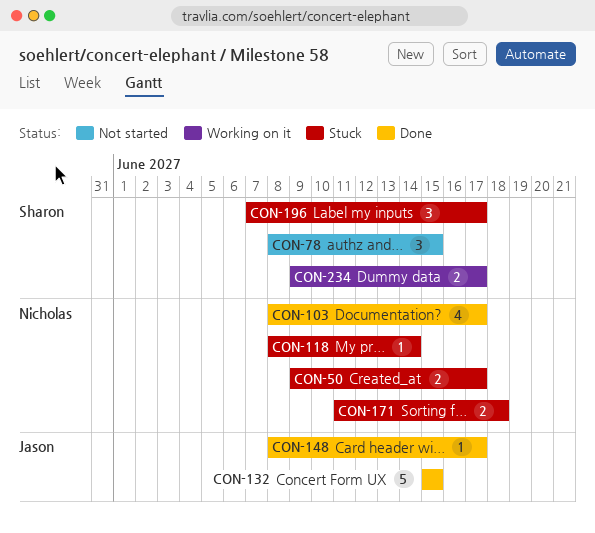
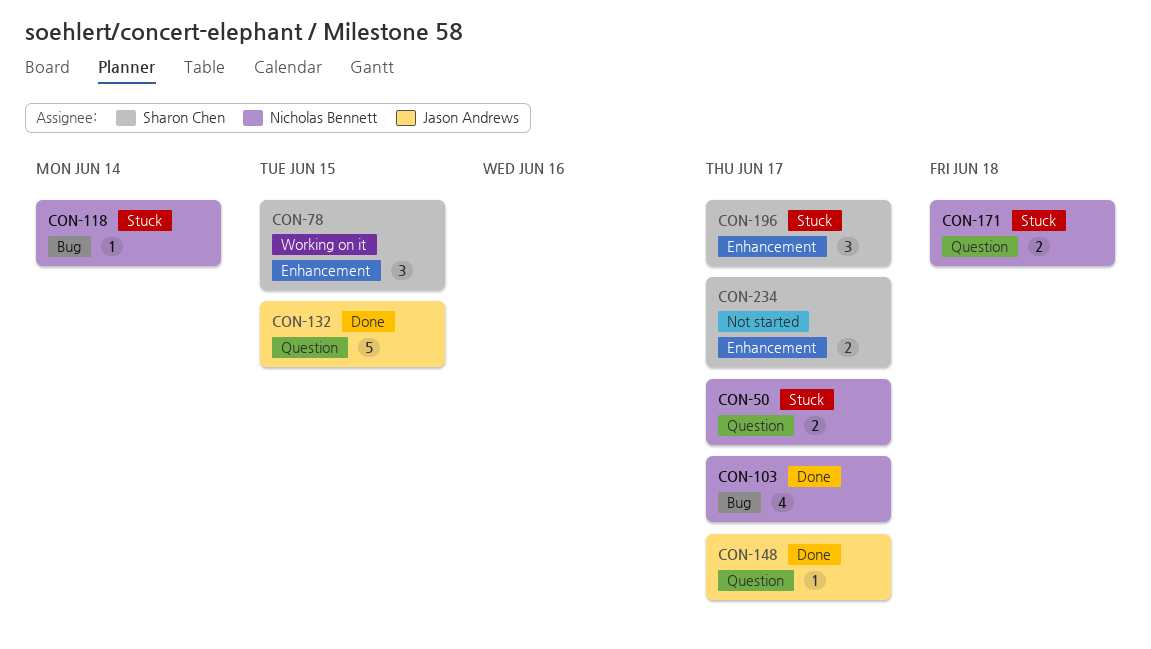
CON-78, status: Not started -> Working on it
CON-234, status: Working on it -> Not started

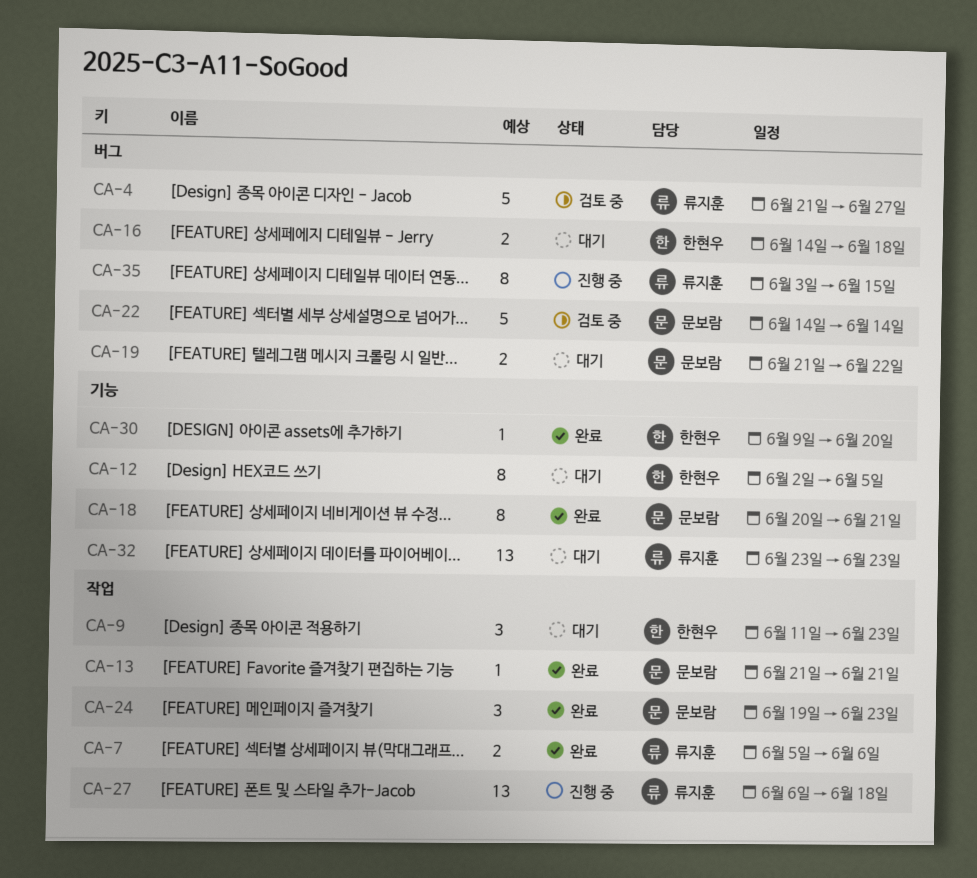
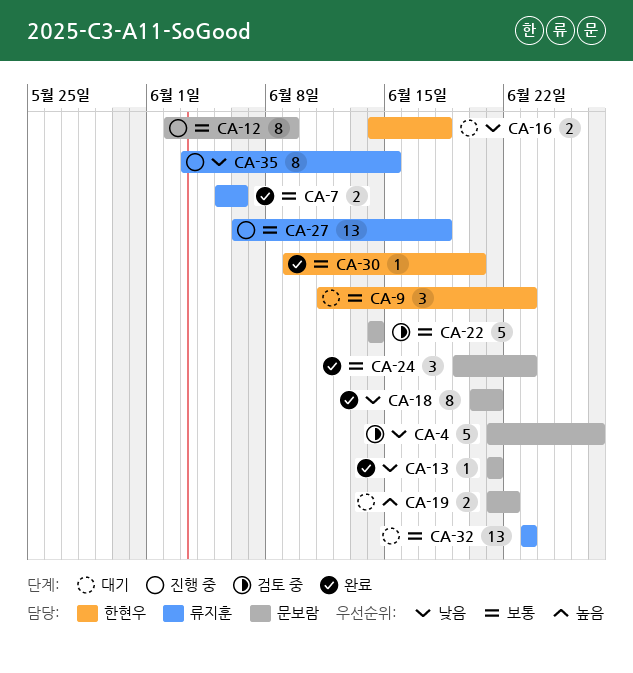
CA-4, owner: 류지훈 -> 문보람
CA-12, status: 대기 -> 진행 중
CA-12, owner: 한현우 -> 문보람
CA-12, due: Jun 5 -> Jun 9

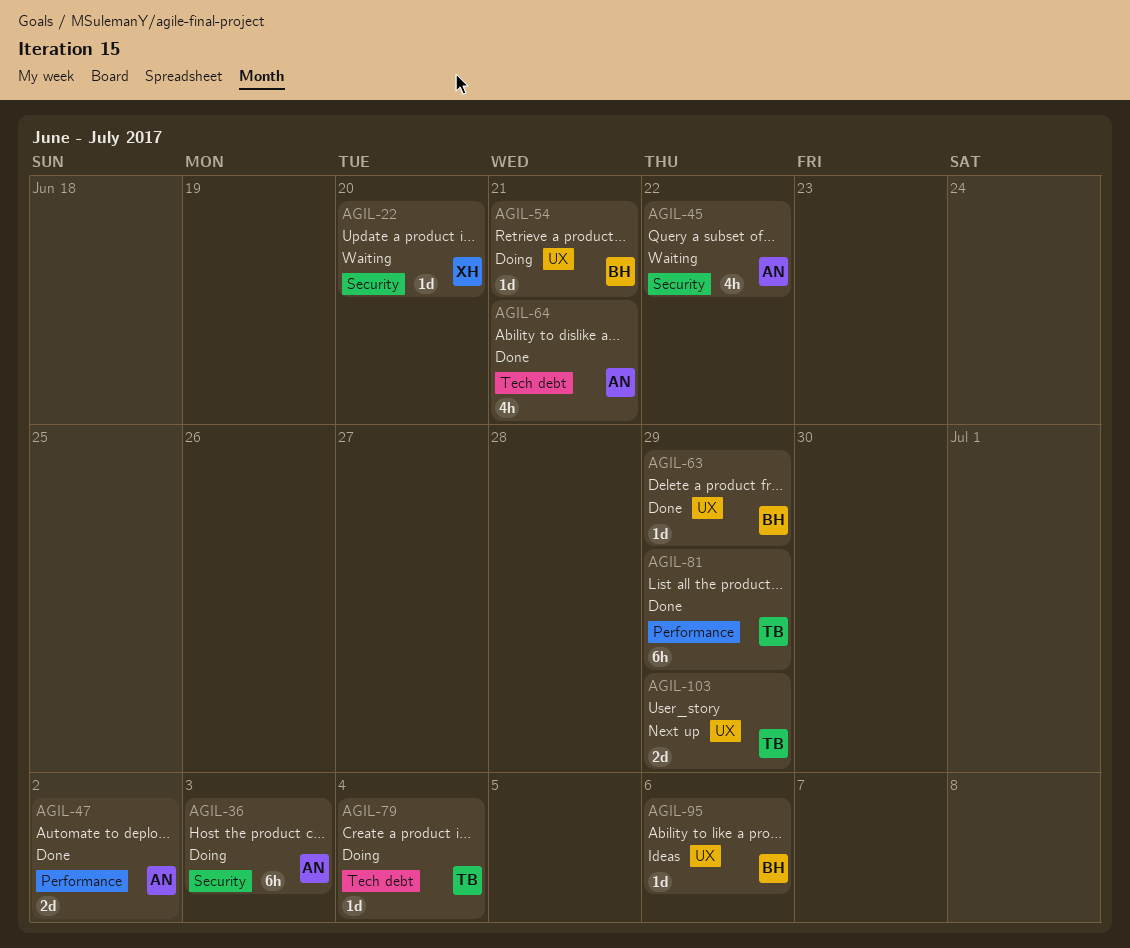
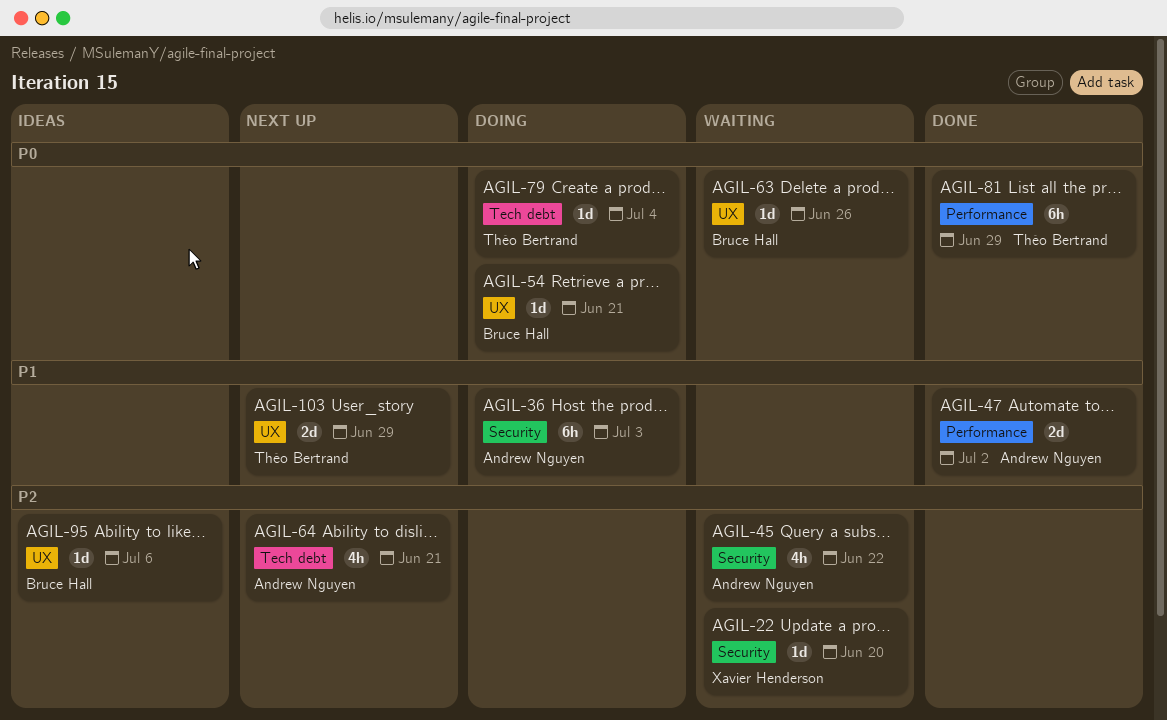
AGIL-63, status: Done -> Waiting
AGIL-63, due: Jun 29 -> Jun 26
AGIL-64, status: Done -> Next up

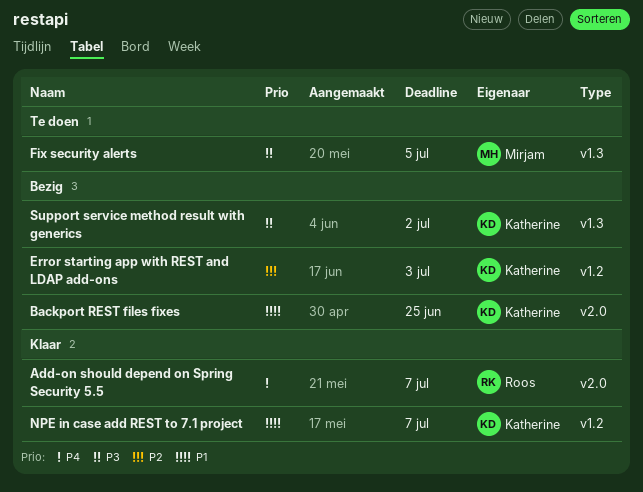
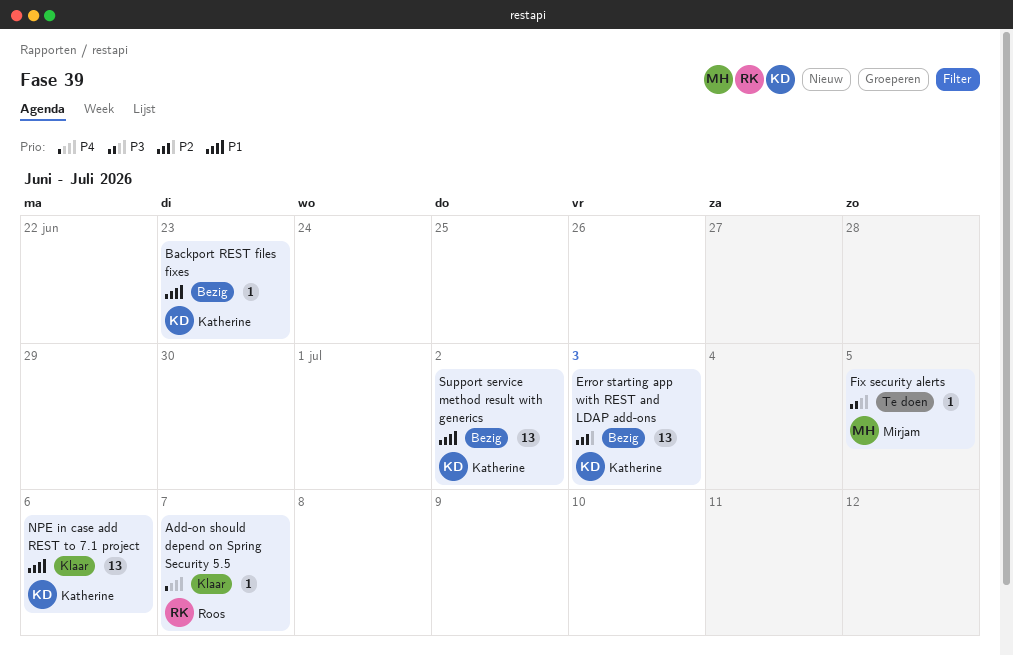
Backport REST files fixes, due: Jun 25 -> Jun 23
NPE in case add REST to 7.1 project, due: Jul 7 -> Jul 6
Support service method result with generics, priority: P3 -> P1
= = =
_TASK DESCRIPTION:_
Nothing but the lines from the line containing "CA-12, due: Jun 5 -> Jun 9" through the end of the records belongs in the answer, written out exactly, both ends included, without pictures.

_THE ANSWER:_
CA-12, due: Jun 5 -> Jun 9

AGIL-63, status: Done -> Waiting
AGIL-63, due: Jun 29 -> Jun 26
AGIL-64, status: Done -> Next up

Backport REST files fixes, due: Jun 25 -> Jun 23
NPE in case add REST to 7.1 project, due: Jul 7 -> Jul 6
Support service method result with generics, priority: P3 -> P1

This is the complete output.